Fresh, juicy peaches get a a quick maceration in brown sugar and cinnamon, and then are nestled in a soft and moist sour cream cake. Topped with an addictive crispy sugar crust, and served with those delicious reserved peaches, it’s summer in a cake. Serves 8-12.
Ingredients:
- For the cake:
- 115 grams (1 stick) unsalted butter, room temperature
- 150 grams granulated white sugar
- 1/2 teaspoon salt
- 2 teaspoons pure vanilla extract
- 2 large eggs, room temperature
- 160 grams all-purpose flour
- 30 grams cornstarch
- 1 and 1/4 teaspoon baking powder
- 150 grams full-fat sour cream, room temperature
- 2 tablespoons granulated sugar, for topping
- For the peaches:
- 3 large fresh and ripe yellow peaches
- 40 grams brown sugar
- 25 grams fresh lemon juice
- 1/4 teaspoon cinnamon (optional)


Instructions:
- Line an 9 inch (24 cm) round baking pan with parchment paper. Preheat your oven to 350 Fahrenheit (180 Celsius).

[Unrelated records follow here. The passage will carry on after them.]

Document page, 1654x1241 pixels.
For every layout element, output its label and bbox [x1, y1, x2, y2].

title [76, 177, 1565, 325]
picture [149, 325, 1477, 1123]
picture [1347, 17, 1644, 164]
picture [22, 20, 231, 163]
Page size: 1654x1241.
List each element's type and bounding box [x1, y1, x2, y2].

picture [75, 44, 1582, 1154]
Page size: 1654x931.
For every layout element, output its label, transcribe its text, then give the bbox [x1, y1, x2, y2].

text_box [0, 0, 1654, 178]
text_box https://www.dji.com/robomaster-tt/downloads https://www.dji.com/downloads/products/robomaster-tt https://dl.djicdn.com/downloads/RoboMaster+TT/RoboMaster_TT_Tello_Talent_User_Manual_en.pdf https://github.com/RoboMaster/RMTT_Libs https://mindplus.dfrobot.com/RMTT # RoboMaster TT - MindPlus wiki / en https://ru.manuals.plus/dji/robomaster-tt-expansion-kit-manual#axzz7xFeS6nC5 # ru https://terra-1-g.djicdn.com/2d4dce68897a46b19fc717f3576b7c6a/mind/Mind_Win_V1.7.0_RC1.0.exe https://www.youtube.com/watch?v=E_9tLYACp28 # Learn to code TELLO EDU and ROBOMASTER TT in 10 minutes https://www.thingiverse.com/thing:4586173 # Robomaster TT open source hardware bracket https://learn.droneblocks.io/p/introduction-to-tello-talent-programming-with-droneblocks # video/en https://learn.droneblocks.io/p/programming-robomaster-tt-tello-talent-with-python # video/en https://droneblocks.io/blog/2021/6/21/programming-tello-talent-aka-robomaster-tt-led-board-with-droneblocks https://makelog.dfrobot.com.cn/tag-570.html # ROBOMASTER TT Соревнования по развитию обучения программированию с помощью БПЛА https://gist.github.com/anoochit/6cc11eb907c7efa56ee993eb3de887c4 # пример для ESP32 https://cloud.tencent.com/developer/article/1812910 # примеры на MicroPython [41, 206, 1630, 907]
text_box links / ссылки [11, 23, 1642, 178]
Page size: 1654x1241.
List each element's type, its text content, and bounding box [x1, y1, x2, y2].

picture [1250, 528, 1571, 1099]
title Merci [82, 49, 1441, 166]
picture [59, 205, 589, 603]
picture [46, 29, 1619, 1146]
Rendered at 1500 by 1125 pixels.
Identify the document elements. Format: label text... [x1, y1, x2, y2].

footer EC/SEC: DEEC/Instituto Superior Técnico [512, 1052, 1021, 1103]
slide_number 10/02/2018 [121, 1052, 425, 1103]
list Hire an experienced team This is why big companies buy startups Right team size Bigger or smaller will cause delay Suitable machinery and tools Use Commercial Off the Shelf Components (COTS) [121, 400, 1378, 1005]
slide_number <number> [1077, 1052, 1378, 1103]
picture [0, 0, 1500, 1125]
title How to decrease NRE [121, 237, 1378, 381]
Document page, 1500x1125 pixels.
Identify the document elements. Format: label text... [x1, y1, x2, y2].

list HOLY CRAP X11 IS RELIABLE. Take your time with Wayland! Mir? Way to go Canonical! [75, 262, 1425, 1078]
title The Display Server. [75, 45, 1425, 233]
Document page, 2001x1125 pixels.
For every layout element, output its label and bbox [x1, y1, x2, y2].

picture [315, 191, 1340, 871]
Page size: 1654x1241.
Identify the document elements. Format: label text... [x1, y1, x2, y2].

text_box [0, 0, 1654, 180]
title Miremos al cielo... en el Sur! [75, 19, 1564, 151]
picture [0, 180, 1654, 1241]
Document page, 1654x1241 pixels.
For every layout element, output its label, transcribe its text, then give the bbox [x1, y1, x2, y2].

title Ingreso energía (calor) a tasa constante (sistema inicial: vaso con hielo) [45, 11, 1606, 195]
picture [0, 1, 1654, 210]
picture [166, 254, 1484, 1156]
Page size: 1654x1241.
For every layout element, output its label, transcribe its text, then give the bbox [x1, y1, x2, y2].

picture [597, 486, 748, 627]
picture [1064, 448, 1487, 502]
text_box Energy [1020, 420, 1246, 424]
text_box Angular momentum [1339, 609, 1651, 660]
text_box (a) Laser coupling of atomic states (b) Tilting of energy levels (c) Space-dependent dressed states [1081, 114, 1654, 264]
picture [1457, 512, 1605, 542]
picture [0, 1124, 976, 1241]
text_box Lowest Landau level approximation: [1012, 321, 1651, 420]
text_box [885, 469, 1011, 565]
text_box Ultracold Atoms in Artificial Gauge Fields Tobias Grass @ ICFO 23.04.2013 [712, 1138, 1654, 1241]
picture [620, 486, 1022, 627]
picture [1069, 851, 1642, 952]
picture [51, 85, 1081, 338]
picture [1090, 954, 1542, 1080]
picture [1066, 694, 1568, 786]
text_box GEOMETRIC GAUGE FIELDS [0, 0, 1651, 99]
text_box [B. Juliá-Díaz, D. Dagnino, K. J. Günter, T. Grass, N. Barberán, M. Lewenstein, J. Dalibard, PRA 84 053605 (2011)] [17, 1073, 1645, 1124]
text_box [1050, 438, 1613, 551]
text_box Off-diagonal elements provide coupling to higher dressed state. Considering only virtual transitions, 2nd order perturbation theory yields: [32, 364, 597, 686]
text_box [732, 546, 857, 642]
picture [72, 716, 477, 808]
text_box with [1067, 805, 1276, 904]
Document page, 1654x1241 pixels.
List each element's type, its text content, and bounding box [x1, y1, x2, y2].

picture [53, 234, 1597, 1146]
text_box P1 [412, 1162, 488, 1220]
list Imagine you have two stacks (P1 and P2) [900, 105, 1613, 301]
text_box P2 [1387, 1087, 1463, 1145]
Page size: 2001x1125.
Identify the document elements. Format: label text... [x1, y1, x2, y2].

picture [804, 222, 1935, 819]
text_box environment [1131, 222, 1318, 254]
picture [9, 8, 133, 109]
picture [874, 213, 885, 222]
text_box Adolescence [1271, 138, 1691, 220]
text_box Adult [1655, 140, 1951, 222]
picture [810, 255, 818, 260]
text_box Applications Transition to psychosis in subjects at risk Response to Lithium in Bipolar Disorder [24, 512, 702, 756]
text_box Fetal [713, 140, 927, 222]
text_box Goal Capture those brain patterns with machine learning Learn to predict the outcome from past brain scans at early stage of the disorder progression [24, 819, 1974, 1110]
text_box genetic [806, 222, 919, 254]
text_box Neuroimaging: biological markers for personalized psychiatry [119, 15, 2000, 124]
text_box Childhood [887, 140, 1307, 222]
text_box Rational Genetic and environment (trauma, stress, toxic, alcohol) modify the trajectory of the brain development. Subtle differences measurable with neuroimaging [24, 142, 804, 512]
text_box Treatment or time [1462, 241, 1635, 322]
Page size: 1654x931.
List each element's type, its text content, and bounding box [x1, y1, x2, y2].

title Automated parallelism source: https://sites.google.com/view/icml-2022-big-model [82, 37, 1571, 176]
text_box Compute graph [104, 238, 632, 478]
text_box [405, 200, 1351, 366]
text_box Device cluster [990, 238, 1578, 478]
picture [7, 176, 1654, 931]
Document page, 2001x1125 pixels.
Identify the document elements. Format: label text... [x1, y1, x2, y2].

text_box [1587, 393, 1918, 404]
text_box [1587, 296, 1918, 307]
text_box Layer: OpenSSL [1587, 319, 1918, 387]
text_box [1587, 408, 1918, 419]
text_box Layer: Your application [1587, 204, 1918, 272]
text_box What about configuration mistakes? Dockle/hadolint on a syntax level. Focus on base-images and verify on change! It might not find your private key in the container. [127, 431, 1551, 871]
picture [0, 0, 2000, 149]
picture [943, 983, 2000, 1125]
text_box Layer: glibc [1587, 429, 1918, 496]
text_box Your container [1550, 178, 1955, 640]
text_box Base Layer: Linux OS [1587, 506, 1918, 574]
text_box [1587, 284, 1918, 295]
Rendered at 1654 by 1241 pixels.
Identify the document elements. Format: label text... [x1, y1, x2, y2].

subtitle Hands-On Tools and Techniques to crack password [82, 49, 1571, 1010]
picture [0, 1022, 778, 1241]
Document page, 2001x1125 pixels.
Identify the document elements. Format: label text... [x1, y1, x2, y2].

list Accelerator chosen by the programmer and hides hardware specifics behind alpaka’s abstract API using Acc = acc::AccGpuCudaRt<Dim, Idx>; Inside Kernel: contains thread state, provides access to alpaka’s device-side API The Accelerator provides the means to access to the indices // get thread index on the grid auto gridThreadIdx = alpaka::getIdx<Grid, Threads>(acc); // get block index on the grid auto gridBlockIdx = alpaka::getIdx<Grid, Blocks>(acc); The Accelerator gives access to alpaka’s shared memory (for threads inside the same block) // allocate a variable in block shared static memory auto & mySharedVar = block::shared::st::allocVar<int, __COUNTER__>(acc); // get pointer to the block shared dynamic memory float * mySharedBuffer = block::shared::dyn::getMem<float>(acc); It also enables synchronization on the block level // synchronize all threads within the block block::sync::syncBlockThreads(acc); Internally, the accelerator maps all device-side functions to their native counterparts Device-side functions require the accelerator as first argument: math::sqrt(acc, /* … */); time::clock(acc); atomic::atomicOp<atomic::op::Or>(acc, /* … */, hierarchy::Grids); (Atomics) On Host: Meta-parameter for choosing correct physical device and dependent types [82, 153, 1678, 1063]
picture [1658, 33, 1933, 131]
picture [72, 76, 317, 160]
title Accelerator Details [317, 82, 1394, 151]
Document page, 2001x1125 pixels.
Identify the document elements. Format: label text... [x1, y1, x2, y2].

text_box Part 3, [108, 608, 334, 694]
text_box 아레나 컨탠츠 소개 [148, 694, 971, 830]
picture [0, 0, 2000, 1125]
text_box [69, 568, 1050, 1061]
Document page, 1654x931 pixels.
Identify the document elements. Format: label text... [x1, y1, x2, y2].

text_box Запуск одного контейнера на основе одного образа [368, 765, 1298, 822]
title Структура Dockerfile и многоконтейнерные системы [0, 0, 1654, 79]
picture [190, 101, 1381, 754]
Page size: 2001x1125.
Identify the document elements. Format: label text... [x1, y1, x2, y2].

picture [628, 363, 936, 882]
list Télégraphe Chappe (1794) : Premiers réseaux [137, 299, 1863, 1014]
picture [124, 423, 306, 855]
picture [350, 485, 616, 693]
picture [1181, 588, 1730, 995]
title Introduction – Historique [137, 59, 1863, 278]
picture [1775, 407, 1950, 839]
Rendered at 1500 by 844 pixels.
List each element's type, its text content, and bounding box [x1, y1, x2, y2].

- Macerate the peaches: Slice the peaches into wedges (no need to peel them) and place them in a large bowl. Add the sugar, lemon, and cinnamon, then mix to combine. Set aside while you make the cake batter.
- Make the cake batter: In a large bowl or the bowl of a stand mixer, place the butter, sugar, and salt. Cream on medium speed for about 3 minutes, until combined and slightly lightened. Add the eggs, one at a time, mixing in between. Add the dry ingredients (flour, cornstarch and baking powder). Mix on low speed for about 30 seconds, or until about 70% of the flour has disappeared. Add the sour cream and vanilla and mix until you have a mostly smooth batter – be careful not to overmix, a few small lumps are fine. Use a spatula to scrape down the sides of the bowl and ensure everything is combined.
- Assemble: Pour half of the cake batter into the prepared pan and spread evenly. Place the peaches– without their juices – close together on top. Save the juices from the macerated peaches for later. Top with the remaining batter and spread evenly. Sprinkle generously with more granulated sugar.
- Bake for 25-35 minutes, or until a toothpick comes out clean or with a few crumbs attached.
- For the peach syrup, place the leftover juices and an equal amount of water in a small saucepan. Cook on low heat for 2-3 minutes, until the sugar has dissolved and the syrup has thickened slightly. Adjust with more sugar or lemon, if desired.
- Let the cake cool, and enjoy!. Serve with whipped cream and/or peach syrup.


Notes:
- Baking with other fruit: This fresh peach cake will work with any stone fruit, such as plums, apricots, or nectarines.
- Topping options: You can skip the crispy sugar topping and instead, top the cake with a crumble (like the one from this plum crumble cake) or powdered sugar after baking.